206,400 familles, 153,166 ouvriers de la classe pauvre seraient entretenus. La France serait enrichie de 12 millions de nouveaux bestiaux. Enfin le gouvernement prélèverait sur le revenu brut, d’après le taux actuel, près de 37 millions de francs.

  1. Nous dirons plus tard pourquoi nous ne comprenons pas dans le produit brut des bestiaux, la valeur de la viande consommée.
  2. D’après les renseignemens qu’on nous a fourni, un homme défriche 2 hectares de bois par an, ou bien 4 hectares de bruyères. La moyenne est donc de 3 hectares en supposant un nombre égal de bois ou de bruyères, ce qui est évidemment bien au-delà de la réalité puisque les terres incultes qui sont à défricher ne sont pas comprises dans le sol forestier. On pourrait donc prendre comme moyenne 4 hectares au lieu de 3.
  3. Un grand propriétaire très versé dans ce qui a rapport à l’agriculture a eu la bonté de nous fournir le renseignement suivant :

    Pour cultiver une ferme de 150 hectares suivant l’ancien système, blé, avoine, jachères, il faut :

    7 domestiques et une servante toute l’année.
    6 batteurs employés pendant six mois.
    4 parcours employés pendant trois mois.
    20 moissonneurs occupés pendant six semaines.

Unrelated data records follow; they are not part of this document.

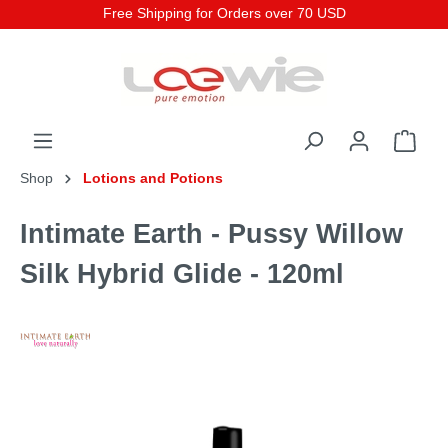
Free Shipping for Orders over 70 USD
Shop
Lotions and Potions
Intimate Earth - Pussy Willow
Silk Hybrid Glide - 120ml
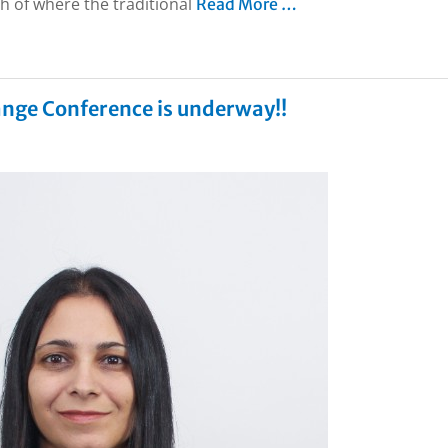
h of where the traditional
Read More …
ange Conference is underway!!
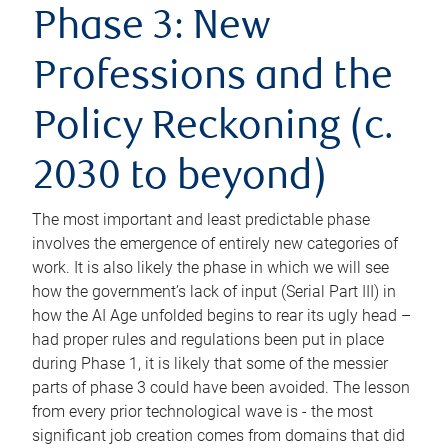
Phase 3: New
Professions and the
Policy Reckoning (c.
2030 to beyond)
The most important and least predictable phase
involves the emergence of entirely new categories of
work. It is also likely the phase in which we will see
how the government’s lack of input (Serial Part III) in
how the AI Age unfolded begins to rear its ugly head –
had proper rules and regulations been put in place
during Phase 1, it is likely that some of the messier
parts of phase 3 could have been avoided. The lesson
from every prior technological wave is - the most
significant job creation comes from domains that did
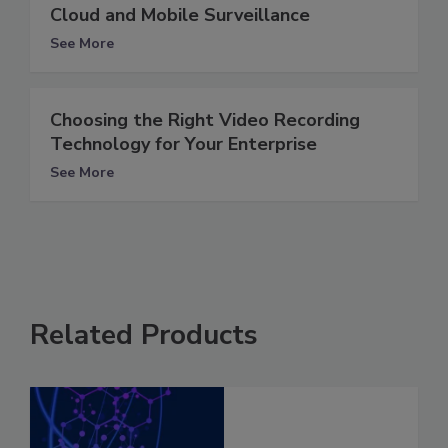
Cloud and Mobile Surveillance
See More
Choosing the Right Video Recording
Technology for Your Enterprise
See More
Related Products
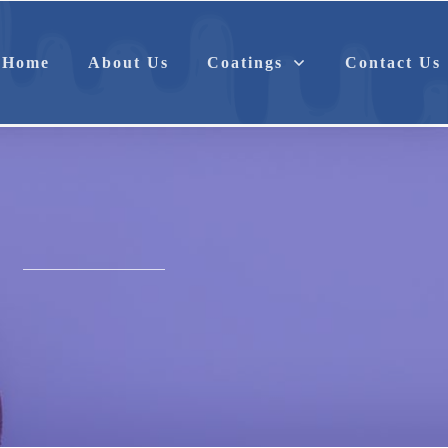
Anti-Corrosion
Antimicrobial
Home
About Us
Coatings
Contact Us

    Avec le nouveau système où l’on remplace la jachère par des plantes sarclées il faut avoir un homme de plus par an.

    Dans nos calculs nous avons donc mis un nombre de bras bien suffisant.

  4. dépenses d’un soldat d’infanterie par an.
    Solde à 30 centimes par jour 
     109 50 80
    Masses personnelles 
     86 15 80
    Valeur des rations 
     64 67 80
    Habillement 
     34 40 80
    Dépenses d’hôpital 
     24 13 80

    Francs 
     318 85 80
  5. dimension des baraques.
    Profondeur 
     3m,90
    Longueur 
     4,60
    Hauteur aux pieds droits 
     1,00
    Hauteur sous les arbalétiers aux faites 
     3,30
    Les murs en torchis et en clayonnage ont d’épaisseur 
     0,10

    Pour camper une division d’infanterie de 10,904 hommes, il faut 1,160 baraques du modèle dont il s’agit. On peut évaluer à 150,000 fr. la dépense de construction, et à 12,000 fr. les dépenses nécessaires pour leur entretien pendant huit années qu’elles pourront durer. (Aide-mémoire du génie, par le capitaine Laisné, p. 516.)